The review in Saturday Review of Literature of Petrarch and His World said that "Bishop's sometimes iconoclastic approach distinguishes his magnificent new biography of Petrarch from the hero-worshipping books about the poet". The review in Italica praised the book both as "a scholarly work cleverly concealed behind a sophisticated, witty, and often ironic prose", and for providing "a complete picture of Petrarch's long life, the many aspects of his character, and a scholarly analysis of the wide range of his writings". That in The Historian noted that half of the book was derived from a series of lectures, resulting in a style more conversational than normally expected: in general a plus, but occasionally to jarring effect. The Shakespeare scholar M. C. Bradbrook found the biography "engaging". The reviewer for the Canadian Journal of History described the book as "a gracefully written, very readable biography". In places its inferences are debatable, he added, but "some of Bishop's judgements are devastatingly perceptive". He concluded, "In Bishop's hands, Petrarch should come alive for all readers." The review in Renaissance News praised Bishop for " managed to find a human being at the heart of and to treat him kindly as well as sanely", and praised the book for its informativeness and interest and the gracefulness of its translations. The New York Times regular book reviewer Orville Prescott described the book as "scholarly and yet lively" with "many smoothly flowing translations", yet suggested that it might be found too long to be read cover to cover. The reviewer for Speculum conceded that the book had some brilliant ingredients but compared it unfavourably with one by the Petrarch specialist Ernest H. Wilkins, which was more painstaking, "equally vivid and even more so", and "emerges with something solid"; whereas Bishop failed to provide a coherent picture of Petrarch or even to give the impression that he possessed one.
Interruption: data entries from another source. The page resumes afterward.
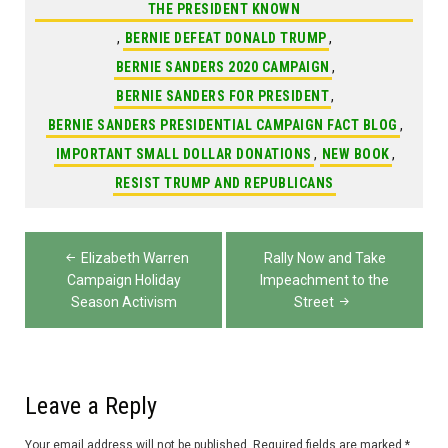
THE PRESIDENT KNOWN
,
BERNIE DEFEAT DONALD TRUMP
,
BERNIE SANDERS 2020 CAMPAIGN
,
BERNIE SANDERS FOR PRESIDENT
,
BERNIE SANDERS PRESIDENTIAL CAMPAIGN FACT BLOG
,
IMPORTANT SMALL DOLLAR DONATIONS
,
NEW BOOK
,
RESIST TRUMP AND REPUBLICANS
Post
Elizabeth Warren
Rally Now and Take
navigation
Campaign Holiday
Impeachment to the
Season Activism
Street
Leave a Reply
Your email address will not be published.
Required fields are marked
*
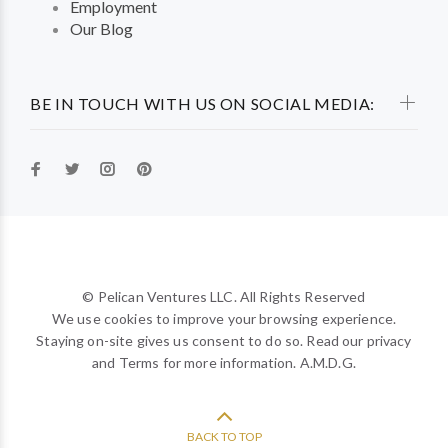
Employment
Our Blog
BE IN TOUCH WITH US ON SOCIAL MEDIA:
© Pelican Ventures LLC. All Rights Reserved
We use cookies to improve your browsing experience.
Staying on-site gives us consent to do so. Read our privacy
and Terms for more information. A.M.D.G.
BACK TO TOP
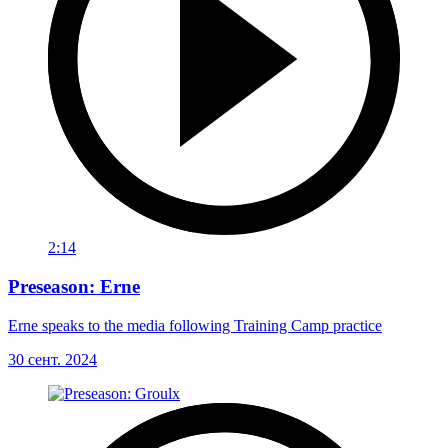
2:14
Preseason: Erne
Erne speaks to the media following Training Camp practice
30 сент. 2024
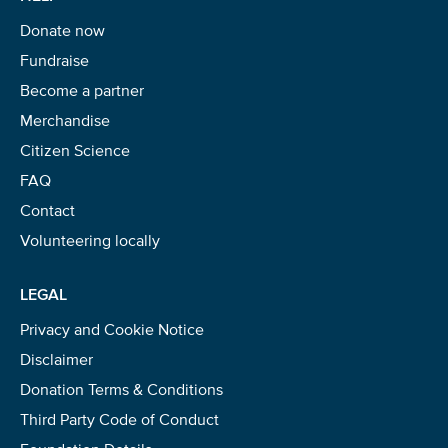
Donate now
Fundraise
Become a partner
Merchandise
Citizen Science
FAQ
Contact
Volunteering locally
LEGAL
Privacy and Cookie Notice
Disclaimer
Donation Terms & Conditions
Third Party Code of Conduct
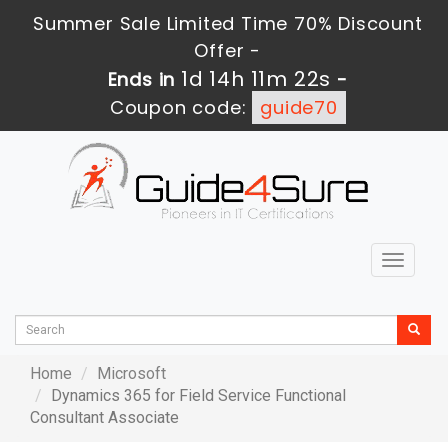
Summer Sale Limited Time 70% Discount
Offer -
1d 14h 11m 22s
Ends in
-
Coupon code:
guide70
Toggle
navigat
Home
Microsoft
Dynamics 365 for Field Service Functional
Consultant Associate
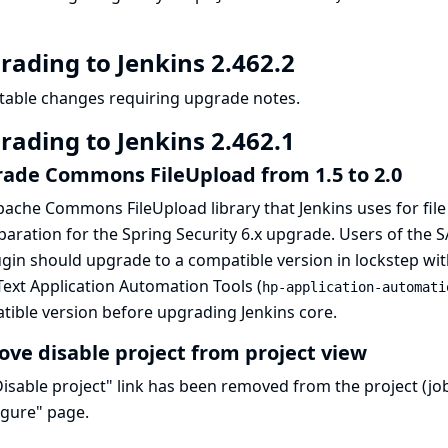
rading to Jenkins 2.462.2
table changes requiring upgrade notes.
rading to Jenkins 2.462.1
ade Commons FileUpload from 1.5 to 2.0
ache Commons FileUpload library that Jenkins uses for fil
paration for the Spring Security 6.x upgrade. Users of the 
ugin should upgrade to a compatible version in lockstep wit
ext Application Automation Tools (
hp-application-automati
ible version before upgrading Jenkins core.
ve disable project from project view
isable project" link has been removed from the project (job
igure" page.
Bishop translated Petrarch's letters from Latin for Letters from Petrarch. Mark Musa, a scholar of Italian literature, thought it an "elegant" translation—one that "captured the spirit and tone of the poet's Latin letters". The review for Renaissance Quarterly, whose author estimated that the content represented "about one tenth" of Petrarch's surviving letters, started:
This is a book for students of comparative literature who do not read Latin. It is also for the undergraduate member of Renaissance literature or Renaissance history courses. It is most definitely for the general reader, who will probably not read it.

The review continued by saying that Bishop's book complemented James Harvey Robinson and Henry Winchester Rolfe's Petrarch the First Modern Scholar and Man of Letters, the latter remaining "most valuable" despite its stilted translations. The review for The Modern Language Journal regretted abridgements and liberties with the translations, but concluded by praising the book as "a worthy effort to bring material not easily accessible to the attention of the cultured laymen for whom it is intended. The translation is eminently readable and is distinguished by the elegance which we have come to expect of Professor Bishop. . . ." The reviews in both the Renaissance Quarterly and MLJ noted that the letters seemed to have been selected to fit Bishop's interests, or those of the educated lay reader, rather than to represent a more rounded picture of Petrarch's concerns.